→ EXERCISE PROMPT
Go through the data below and return each line where the string "down" occurs.

→ EXERCISE INPUTS
#####
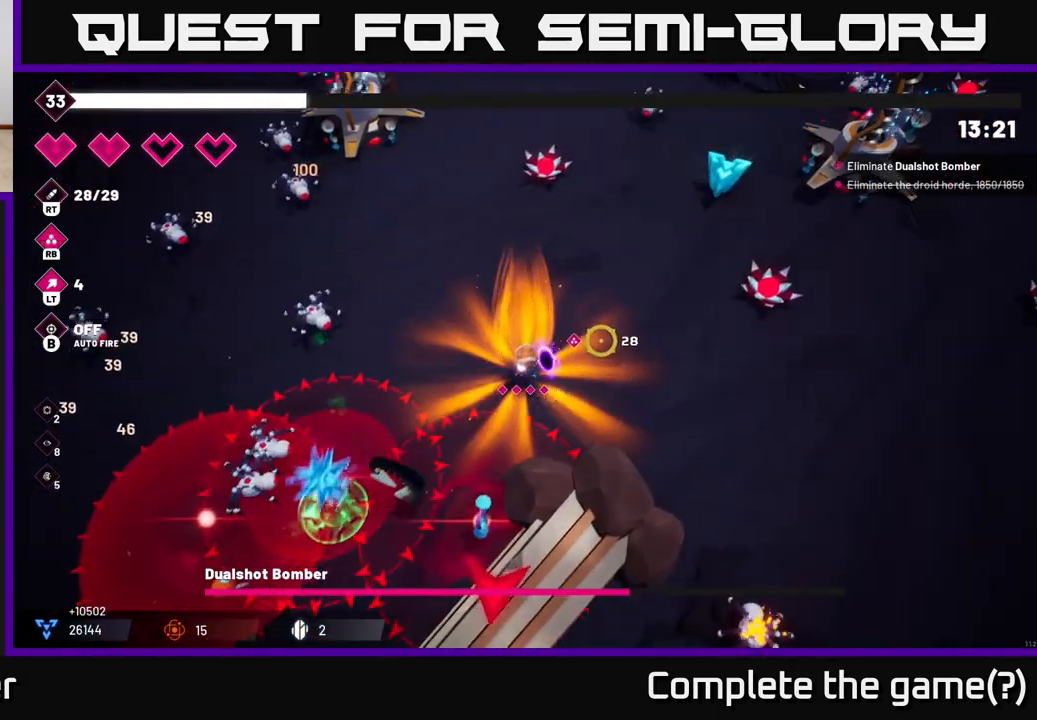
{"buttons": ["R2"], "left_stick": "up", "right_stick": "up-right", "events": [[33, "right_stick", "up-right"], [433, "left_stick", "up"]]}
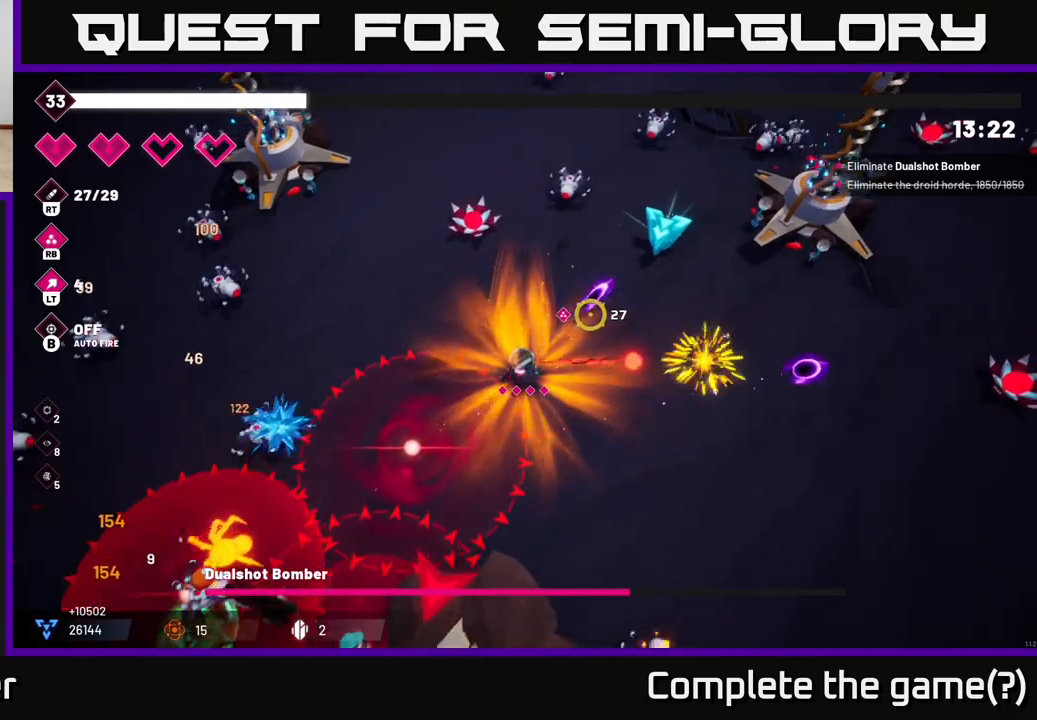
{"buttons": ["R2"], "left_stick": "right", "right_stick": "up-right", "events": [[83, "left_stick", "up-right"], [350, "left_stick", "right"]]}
#####
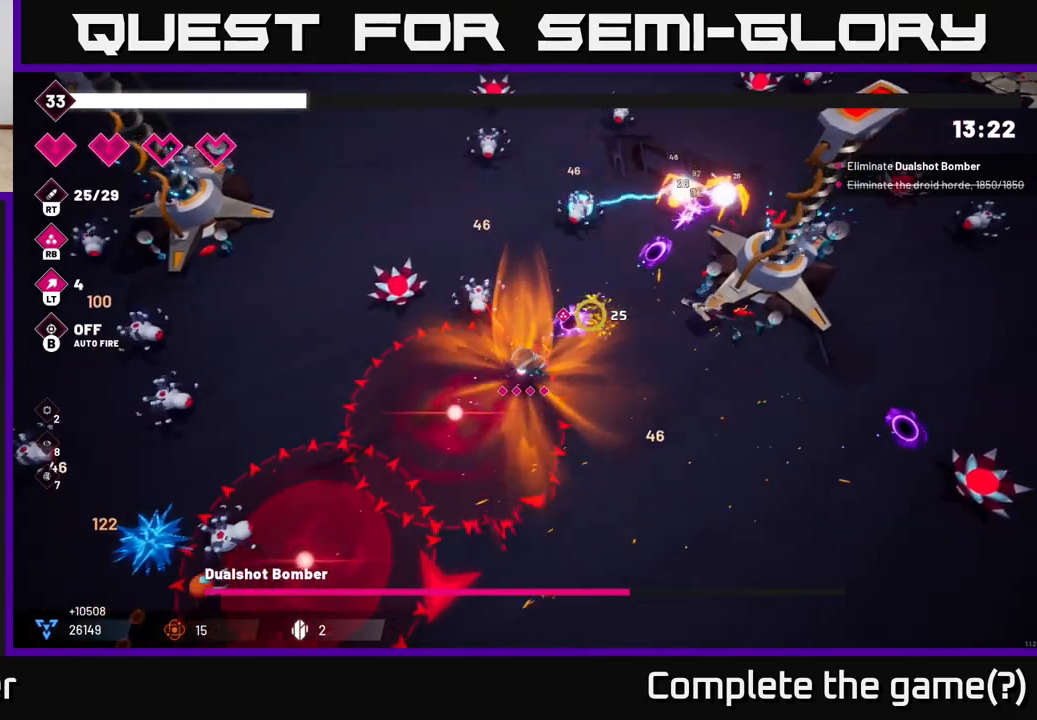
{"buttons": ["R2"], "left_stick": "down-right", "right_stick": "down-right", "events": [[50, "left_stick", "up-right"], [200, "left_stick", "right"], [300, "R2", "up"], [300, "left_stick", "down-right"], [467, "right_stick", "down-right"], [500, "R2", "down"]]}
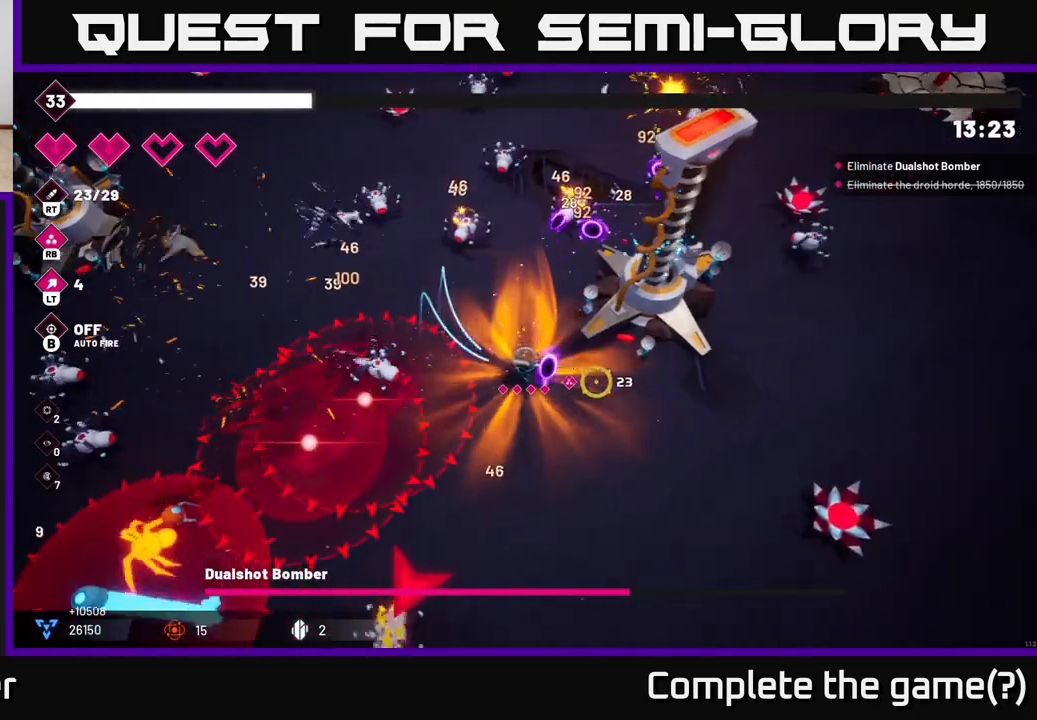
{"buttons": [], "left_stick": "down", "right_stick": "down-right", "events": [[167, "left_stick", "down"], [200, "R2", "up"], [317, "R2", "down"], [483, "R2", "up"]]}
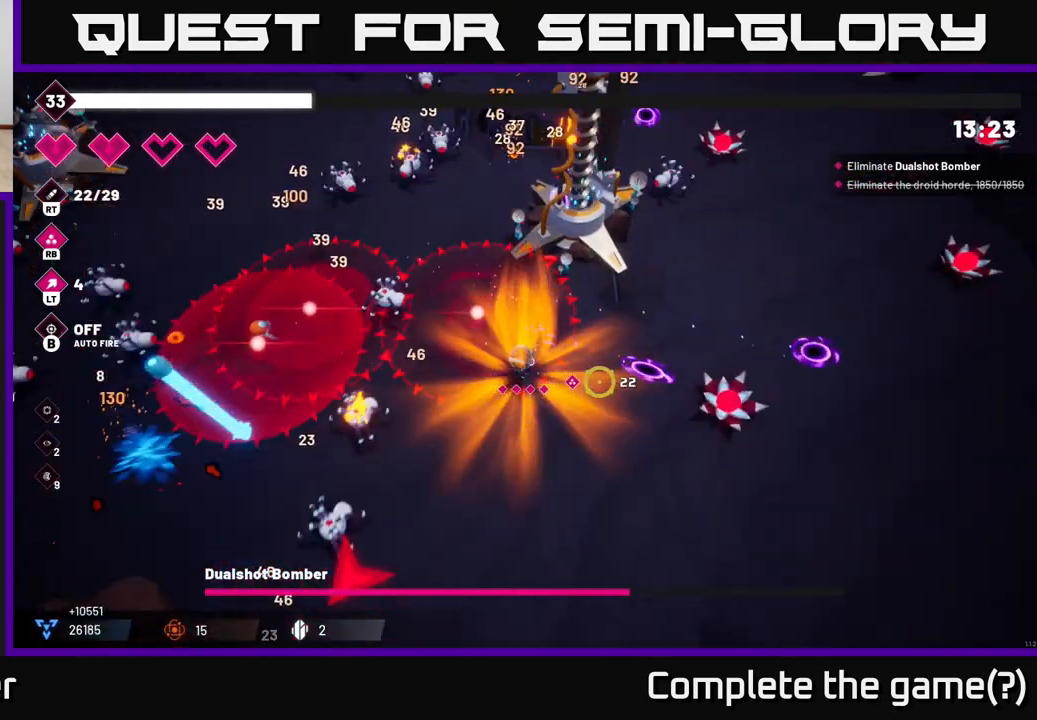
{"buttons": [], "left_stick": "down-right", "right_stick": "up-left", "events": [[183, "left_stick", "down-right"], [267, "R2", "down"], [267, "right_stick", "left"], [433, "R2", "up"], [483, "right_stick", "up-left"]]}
#####
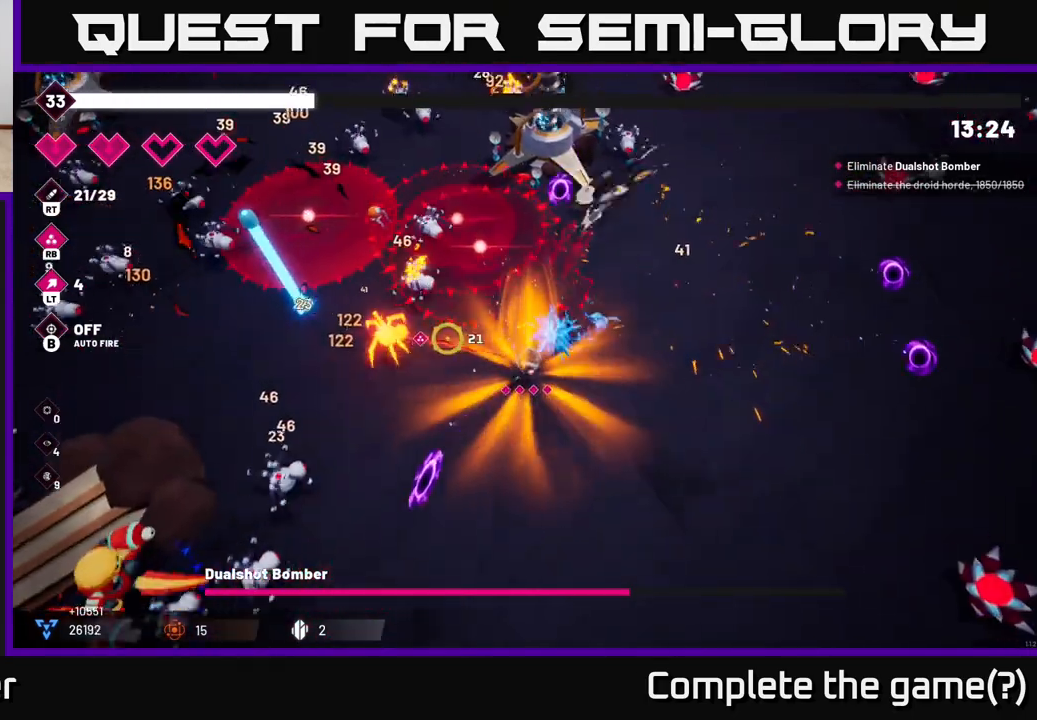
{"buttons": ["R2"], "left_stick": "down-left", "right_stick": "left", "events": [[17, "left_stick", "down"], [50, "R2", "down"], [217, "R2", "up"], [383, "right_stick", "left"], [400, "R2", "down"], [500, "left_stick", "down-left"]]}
#####
→ TASK SOLUTION
{"buttons": ["R2"], "left_stick": "down-right", "right_stick": "down-right", "events": [[50, "left_stick", "up-right"], [200, "left_stick", "right"], [300, "R2", "up"], [300, "left_stick", "down-right"], [467, "right_stick", "down-right"], [500, "R2", "down"]]}
{"buttons": [], "left_stick": "down", "right_stick": "down-right", "events": [[167, "left_stick", "down"], [200, "R2", "up"], [317, "R2", "down"], [483, "R2", "up"]]}
{"buttons": [], "left_stick": "down-right", "right_stick": "up-left", "events": [[183, "left_stick", "down-right"], [267, "R2", "down"], [267, "right_stick", "left"], [433, "R2", "up"], [483, "right_stick", "up-left"]]}
{"buttons": ["R2"], "left_stick": "down-left", "right_stick": "left", "events": [[17, "left_stick", "down"], [50, "R2", "down"], [217, "R2", "up"], [383, "right_stick", "left"], [400, "R2", "down"], [500, "left_stick", "down-left"]]}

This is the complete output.